You will be expected to be adaptable and efficient, follow company policies and guidelines, and adhere to the state or U.S. regulations. Careers in protective services offer some of the greatest variety in day-to-day actions, tasks, and responsibilities.

Protective Service job title

There are numerous job titles within the United States protective service industry. Examples of protective services-related job titles include Police Officer, Forest Fire Inspector, Detective, Crossing Guard, and School Bus Monitor. Specialized roles requiring industry knowledge and a more significant experience level command higher salaries and pay.

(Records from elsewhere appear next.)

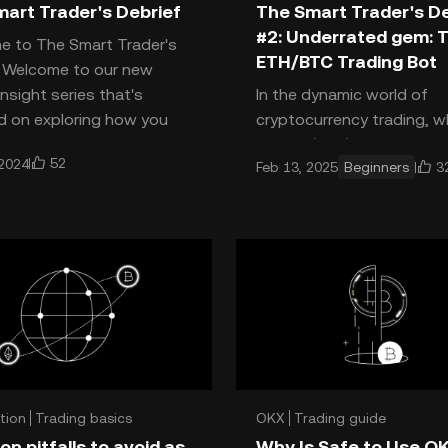
art Trader's Debrief
The Smart Trader's De
#2: Underrated gem: 
e to The Smart Trader's
ETH/BTC Trading Bot
f Welcome to our new
insight series that's
In the dynamic world of
 on exploring how you
cryptocurrency trading, w
ly smart trading most
Bitcoin (BTC) and Ethereu
52
 2024
3
Feb 13, 2025
Beginners
reign supreme, traders are
constantly seeking new w
maxim
tion
Trading basics
OKX
Trading guide
 guide
 pitfalls to avoid as
Why Is Safe to Use O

You can search for protective services vacancies and salaries on for positions including Transit Police, Transportation Security Screener, Gambling Surveillance Officer, and more.

Highest-paying locations for Protective Service jobs

The location of your job in the United States can greatly impact your pay and compensation. Utilize our Salary Calculator to compare the annual salary and hourly average salary for jobs in various locations across America, including California, Colorado, Virginia, and more.

While relocating can be a way to increase your compensation, it is not the only option. A shorter commute and working for a business in an urban area can also provide access to better salaries. Use our annual salary data to determine if employers in rural or urban locations are offering above, below, or average compensation for the job you are interested.

Protective Service professional development

Salary for professionals in protective services varies by career level and experience. Entry-level positions have lower pay, while fully qualified workers, senior staff, and management earn more. Relevant qualifications can lead to a higher starting salary. To increase your earning potential, consider taking training opportunities such as workshops or online courses. Our data on per-hour and annual salary can give guidance on the wage range and earnings for junior, intermediate, and senior industry roles.

Protective Service work experience

Obtaining prior work experience in your chosen protective services career path can significantly enhance your chances of getting hired and earning a competitive salary. Practical experiences such as internships, apprenticeships, shadowing, and vacation work can provide valuable skills and knowledge in the field. If it is not possible to find work experience directly for your prospective job, showcasing transferable skills gained from other experiences can also be beneficial to potential United States Protective Service employers and demonstrate your experience level.

Protective Service working hours

Working hours for a protective service job can affect monthly pay and salary. Some companies may offer higher overtime pay or additional compensation for working non-traditional hours, such as evenings, weekends, or holidays. The type of employment, such as part-time, full-time, permanent, temporary, or contract, can also impact salary and should be considered when evaluating compensation fairness.

Protective Service salary negotiations

To be well-prepared for salary negotiations with protective service employers, it’s crucial to research and understand the typical salaries and other compensation factors, such as average bonus, for prospective positions. Use our salary comparison tool and perform searches for different job titles and locations to determine your worth.

Keep in mind that protective services compensation is not only limited to financial benefits and performance-related commission, and consider other benefits such as the ability to work from home, additional paid vacation, gym membership, or private healthcare.

Annual salary, median salary, and taxes

It’s crucial to keep in mind that taxes will be taken out of your salary when reviewing median or annual salary figures for a role. Your employer may deduct various employment taxes, or they may be your responsibility to pay. These taxes can include Federal Income Tax, Federal and State Unemployment Tax, Social Security and Medicare Tax, and Additional Medicare Taxes in the United States.

Protective Service Job search

If you are seeking a better salary, start your protective service job search today. You can search for jobs by job title and set up job alerts to get notified as soon as an employer posts their vacancy.